- Dataset items
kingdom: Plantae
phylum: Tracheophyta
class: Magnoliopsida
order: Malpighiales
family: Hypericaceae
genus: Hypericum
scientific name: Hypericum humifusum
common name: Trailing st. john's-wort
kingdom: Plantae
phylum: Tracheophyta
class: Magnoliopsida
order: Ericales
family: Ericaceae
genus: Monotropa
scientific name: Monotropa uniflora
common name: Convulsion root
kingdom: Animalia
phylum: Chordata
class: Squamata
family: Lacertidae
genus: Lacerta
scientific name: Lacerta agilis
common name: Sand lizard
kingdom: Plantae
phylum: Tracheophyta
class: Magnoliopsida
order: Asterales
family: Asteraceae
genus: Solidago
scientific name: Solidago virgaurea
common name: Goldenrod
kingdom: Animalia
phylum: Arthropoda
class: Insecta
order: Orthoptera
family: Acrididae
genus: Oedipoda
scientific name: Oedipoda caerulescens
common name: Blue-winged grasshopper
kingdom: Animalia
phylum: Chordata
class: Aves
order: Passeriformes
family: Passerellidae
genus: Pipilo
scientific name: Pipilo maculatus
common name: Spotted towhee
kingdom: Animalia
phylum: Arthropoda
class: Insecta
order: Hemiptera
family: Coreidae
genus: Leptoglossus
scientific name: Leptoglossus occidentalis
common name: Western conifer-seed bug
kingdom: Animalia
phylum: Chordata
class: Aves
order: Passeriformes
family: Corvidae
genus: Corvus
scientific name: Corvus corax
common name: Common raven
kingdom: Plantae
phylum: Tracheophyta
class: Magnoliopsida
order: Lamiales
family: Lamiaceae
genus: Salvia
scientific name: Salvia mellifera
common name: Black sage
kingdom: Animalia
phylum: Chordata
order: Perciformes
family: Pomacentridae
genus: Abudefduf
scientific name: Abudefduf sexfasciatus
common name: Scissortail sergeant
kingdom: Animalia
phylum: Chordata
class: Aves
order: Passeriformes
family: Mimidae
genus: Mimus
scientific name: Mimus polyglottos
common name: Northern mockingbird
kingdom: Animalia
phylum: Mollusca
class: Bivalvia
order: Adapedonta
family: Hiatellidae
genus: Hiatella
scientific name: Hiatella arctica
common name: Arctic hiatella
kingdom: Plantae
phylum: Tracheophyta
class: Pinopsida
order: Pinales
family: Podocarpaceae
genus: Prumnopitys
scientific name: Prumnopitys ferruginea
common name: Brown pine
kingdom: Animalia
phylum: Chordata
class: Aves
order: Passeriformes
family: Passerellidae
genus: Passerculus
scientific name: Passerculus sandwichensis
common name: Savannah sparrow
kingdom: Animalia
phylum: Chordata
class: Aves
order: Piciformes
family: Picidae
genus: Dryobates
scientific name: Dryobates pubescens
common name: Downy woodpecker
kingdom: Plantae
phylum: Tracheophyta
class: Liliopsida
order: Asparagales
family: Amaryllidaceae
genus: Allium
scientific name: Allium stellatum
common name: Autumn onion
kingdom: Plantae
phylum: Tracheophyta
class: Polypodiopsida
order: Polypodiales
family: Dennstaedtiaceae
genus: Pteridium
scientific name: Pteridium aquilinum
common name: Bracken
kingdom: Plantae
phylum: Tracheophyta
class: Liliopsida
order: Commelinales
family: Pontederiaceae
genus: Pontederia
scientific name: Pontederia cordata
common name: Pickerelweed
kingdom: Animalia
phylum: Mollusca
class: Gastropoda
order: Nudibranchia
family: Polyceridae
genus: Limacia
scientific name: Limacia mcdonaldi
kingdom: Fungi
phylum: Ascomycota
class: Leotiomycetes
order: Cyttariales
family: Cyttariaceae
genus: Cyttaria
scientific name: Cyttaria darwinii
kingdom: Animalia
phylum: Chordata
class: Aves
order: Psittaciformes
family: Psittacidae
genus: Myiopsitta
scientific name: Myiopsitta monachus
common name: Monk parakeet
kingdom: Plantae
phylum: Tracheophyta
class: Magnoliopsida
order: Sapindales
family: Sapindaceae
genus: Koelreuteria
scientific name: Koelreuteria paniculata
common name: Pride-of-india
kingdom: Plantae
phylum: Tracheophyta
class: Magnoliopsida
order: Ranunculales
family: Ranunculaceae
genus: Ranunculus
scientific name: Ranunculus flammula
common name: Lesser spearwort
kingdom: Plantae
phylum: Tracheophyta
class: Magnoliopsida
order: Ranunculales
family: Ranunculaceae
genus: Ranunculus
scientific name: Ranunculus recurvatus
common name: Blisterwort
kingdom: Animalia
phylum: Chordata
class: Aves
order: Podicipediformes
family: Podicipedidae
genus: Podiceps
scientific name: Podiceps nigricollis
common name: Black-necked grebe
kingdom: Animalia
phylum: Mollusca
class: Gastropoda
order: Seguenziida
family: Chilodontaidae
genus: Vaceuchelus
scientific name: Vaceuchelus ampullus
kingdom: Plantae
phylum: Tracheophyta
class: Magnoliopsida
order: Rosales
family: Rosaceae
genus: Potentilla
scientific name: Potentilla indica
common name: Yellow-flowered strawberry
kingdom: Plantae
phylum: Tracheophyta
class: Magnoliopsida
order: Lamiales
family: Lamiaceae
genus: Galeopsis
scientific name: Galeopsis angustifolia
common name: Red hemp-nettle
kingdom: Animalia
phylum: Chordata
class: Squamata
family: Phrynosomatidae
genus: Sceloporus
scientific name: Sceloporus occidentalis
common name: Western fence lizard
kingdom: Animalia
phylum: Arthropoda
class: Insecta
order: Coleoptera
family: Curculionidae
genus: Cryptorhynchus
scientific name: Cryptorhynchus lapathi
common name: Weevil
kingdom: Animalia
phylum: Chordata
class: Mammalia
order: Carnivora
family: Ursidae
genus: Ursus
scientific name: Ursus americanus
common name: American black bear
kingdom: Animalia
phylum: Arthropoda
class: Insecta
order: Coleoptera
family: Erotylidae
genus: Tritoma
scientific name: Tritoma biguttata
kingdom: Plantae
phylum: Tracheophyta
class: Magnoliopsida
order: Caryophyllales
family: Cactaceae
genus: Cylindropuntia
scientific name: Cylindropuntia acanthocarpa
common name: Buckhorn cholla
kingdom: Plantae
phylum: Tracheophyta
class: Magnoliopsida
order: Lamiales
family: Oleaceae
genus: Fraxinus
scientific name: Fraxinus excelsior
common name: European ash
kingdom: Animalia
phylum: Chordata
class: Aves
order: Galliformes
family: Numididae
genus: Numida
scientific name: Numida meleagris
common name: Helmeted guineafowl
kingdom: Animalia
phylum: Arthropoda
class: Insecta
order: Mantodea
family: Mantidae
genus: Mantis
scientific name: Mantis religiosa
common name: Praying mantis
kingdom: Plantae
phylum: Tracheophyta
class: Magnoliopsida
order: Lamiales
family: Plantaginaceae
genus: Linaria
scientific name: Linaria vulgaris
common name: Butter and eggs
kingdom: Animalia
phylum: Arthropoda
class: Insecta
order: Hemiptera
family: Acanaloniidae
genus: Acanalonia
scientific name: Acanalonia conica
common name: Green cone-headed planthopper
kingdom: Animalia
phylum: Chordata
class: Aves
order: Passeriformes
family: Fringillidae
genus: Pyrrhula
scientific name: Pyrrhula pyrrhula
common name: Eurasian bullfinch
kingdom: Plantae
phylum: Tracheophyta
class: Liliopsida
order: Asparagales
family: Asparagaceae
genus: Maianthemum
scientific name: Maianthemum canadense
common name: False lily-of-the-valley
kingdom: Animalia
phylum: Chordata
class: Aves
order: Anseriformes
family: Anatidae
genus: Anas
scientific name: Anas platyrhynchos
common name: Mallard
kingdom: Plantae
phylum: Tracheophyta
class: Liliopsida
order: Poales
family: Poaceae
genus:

- Exercise requirements
Copy word for word the lines of the entries from the line with "common name: Savannah sparrow" to the line with "genus: Vaceuchelus", including both of those lines.

- Task result
common name: Savannah sparrow
kingdom: Animalia
phylum: Chordata
class: Aves
order: Piciformes
family: Picidae
genus: Dryobates
scientific name: Dryobates pubescens
common name: Downy woodpecker
kingdom: Plantae
phylum: Tracheophyta
class: Liliopsida
order: Asparagales
family: Amaryllidaceae
genus: Allium
scientific name: Allium stellatum
common name: Autumn onion
kingdom: Plantae
phylum: Tracheophyta
class: Polypodiopsida
order: Polypodiales
family: Dennstaedtiaceae
genus: Pteridium
scientific name: Pteridium aquilinum
common name: Bracken
kingdom: Plantae
phylum: Tracheophyta
class: Liliopsida
order: Commelinales
family: Pontederiaceae
genus: Pontederia
scientific name: Pontederia cordata
common name: Pickerelweed
kingdom: Animalia
phylum: Mollusca
class: Gastropoda
order: Nudibranchia
family: Polyceridae
genus: Limacia
scientific name: Limacia mcdonaldi
kingdom: Fungi
phylum: Ascomycota
class: Leotiomycetes
order: Cyttariales
family: Cyttariaceae
genus: Cyttaria
scientific name: Cyttaria darwinii
kingdom: Animalia
phylum: Chordata
class: Aves
order: Psittaciformes
family: Psittacidae
genus: Myiopsitta
scientific name: Myiopsitta monachus
common name: Monk parakeet
kingdom: Plantae
phylum: Tracheophyta
class: Magnoliopsida
order: Sapindales
family: Sapindaceae
genus: Koelreuteria
scientific name: Koelreuteria paniculata
common name: Pride-of-india
kingdom: Plantae
phylum: Tracheophyta
class: Magnoliopsida
order: Ranunculales
family: Ranunculaceae
genus: Ranunculus
scientific name: Ranunculus flammula
common name: Lesser spearwort
kingdom: Plantae
phylum: Tracheophyta
class: Magnoliopsida
order: Ranunculales
family: Ranunculaceae
genus: Ranunculus
scientific name: Ranunculus recurvatus
common name: Blisterwort
kingdom: Animalia
phylum: Chordata
class: Aves
order: Podicipediformes
family: Podicipedidae
genus: Podiceps
scientific name: Podiceps nigricollis
common name: Black-necked grebe
kingdom: Animalia
phylum: Mollusca
class: Gastropoda
order: Seguenziida
family: Chilodontaidae
genus: Vaceuchelus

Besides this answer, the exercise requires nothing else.